More and more countries are starting to address this issue. In recent years, the European countries of Romania and the Netherlands have also banned the practice while just last week, the Indian government passed a similar bill. These moves are highly justified.
Before passing the ban, the Ministry of Agriculture, Nature and Food Quality of the Netherlands asked researchers from Wageningen University to conduct an investigation into the welfare of circus animals. Here are some of the issues they found:
71% of the observed animals had medical problems
33% of tigers and lions did not have access to an outdoor enclosure
Lions spend on average 98% of their time indoors
An average enclosure for tigers is only 5 m2
Elephants are shackled in chains for 17 hours a day on average
Elephants spend on average 10 hours a day showing stereotypic behaviour — abnormal behavior exhibited solely by animals subjected to barren environments, scheduled or restricted feedings, social deprivation, and other cases of frustration
Tigers are terrified of fire but are still forced to jump through fire rings
Since 1990 there have been over 123 cases of lion attacks at circuses
Animals are trained through physical discipline
This is quite similar to what’s happening in circuses in Italy or in other parts of the world. In 2015, the Federation of Veterinarians of Europe adopted a position paper in which it recommends prohibiting of the use of wild animals in all traveling circuses.

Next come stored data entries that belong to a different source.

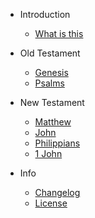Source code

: <!-- _sidebar.md -->

- Introduction

  - [What is this](intro.md)

- Old Testament

  - [Genesis](genesis.md)
  - [Psalms](psalms.md)

- New Testament
  
  - [Matthew](matthew.md)
  - [John](john.md "The Book of John of the NHT")
  - [Philippians](philippians.md)
  - [1 John](1john.md)
 
- Info

  - [Changelog](changelog.md)
  - [License](LICENSE.md)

Thankfully, more and more governments are starting to tackle this issue. Over 50 countries now have total or partial bans on circus animals and animal-free circuses are becoming more and more common. It’s encouraging to see Italy also join them. The US and the UK have only implemented partial or local bans.
However, there are also concerns about how this law was passed, as some say it still leaves a lot of wiggle room. Concerns loom about how “gradual” the change will be and whether the law leaves any room for ambivalence.